Le Mouvement pour la régénération nationale (Morena, gauche), au pouvoir depuis 2018, accuse la justice d'être au service d'une l'élite conservatrice.
L'opposition et les fonctionnaires judiciaires, mobilisés depuis des semaines, dénoncent quant à eux une remise en cause de l'indépendance de la justice.
Des manifestants s'étaient réunis pendant les débats, retransmis en direct sur internet, devant le siège de la Cour suprême à Mexico.
"Le pouvoir judiciaire doit être un contre-poids aux autres pouvoirs", a déclaré à l'AFPTV une manifestante, Maria de los Angeles Ortiz, 54 ans, clerc à la Cour suprême.
"La réforme ne doit pas passer" sinon "le Mexique s'enfoncera encore plus dans le narcotrafic, dans la pauvreté, dans la corruption des juges mis en place par Morena", a-t-elle ajouté.
- Inquiétude aux Etats-Unis -
Les États-Unis - où les juges dans les États fédérés sont élus et leurs mandats régulièrement remis en jeu, contrairement aux juges fédéraux - affirment que cette réforme menace leurs investissements privés au Mexique, qui ont besoin de stabilité juridique.
Fin août, l'ambassadeur américain à Mexico, Ken Salazar, avait provoqué la colère du gouvernement mexicain en affirmant que la réforme allait "faciliter l'influence des cartels et d'acteurs malveillants sur des juges sans expertise", et en parlant de "risque majeur pour le fonctionnement de la démocratie au Mexique".
Avec la "politisation du système judiciaire", les investisseurs pourront se demander si "les désaccords entre les milieux d'affaires et le gouvernement seront résolus d'une manière impartiale", s'est interrogée pour sa part la société britannique Capital Economics dans une note à ses clients.

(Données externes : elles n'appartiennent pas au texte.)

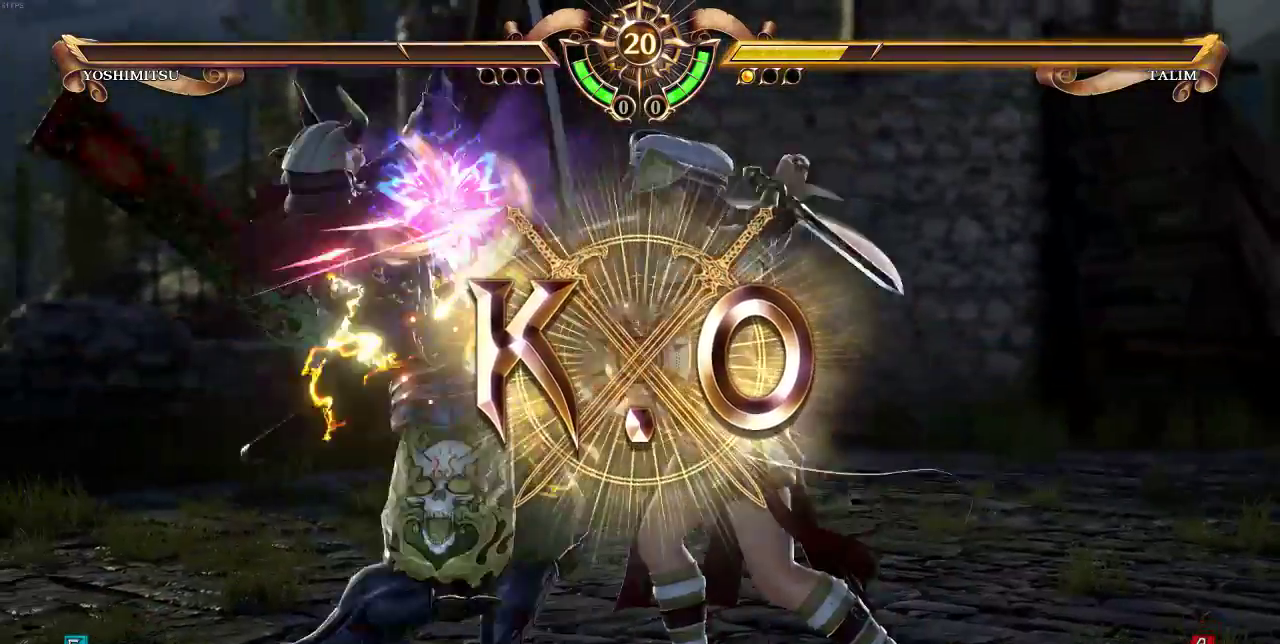
{"dt_ms": 500, "buttons": [], "events": []}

Les analystes craignaient qu'une annulation de la réforme par la Cour suprême ne déclenche une crise constitutionnelle d'une gravité sans précédent.
Mme Sheinbaum estimait que la Cour suprême n'avait pas le pouvoir d'annuler une réforme sans violer elle-même la Constitution.
"On ne peut pas revenir sur ce qu'a décidé le peuple" et sur ce "qui fait déjà partie de la Constitution", avait-elle affirmé mardi.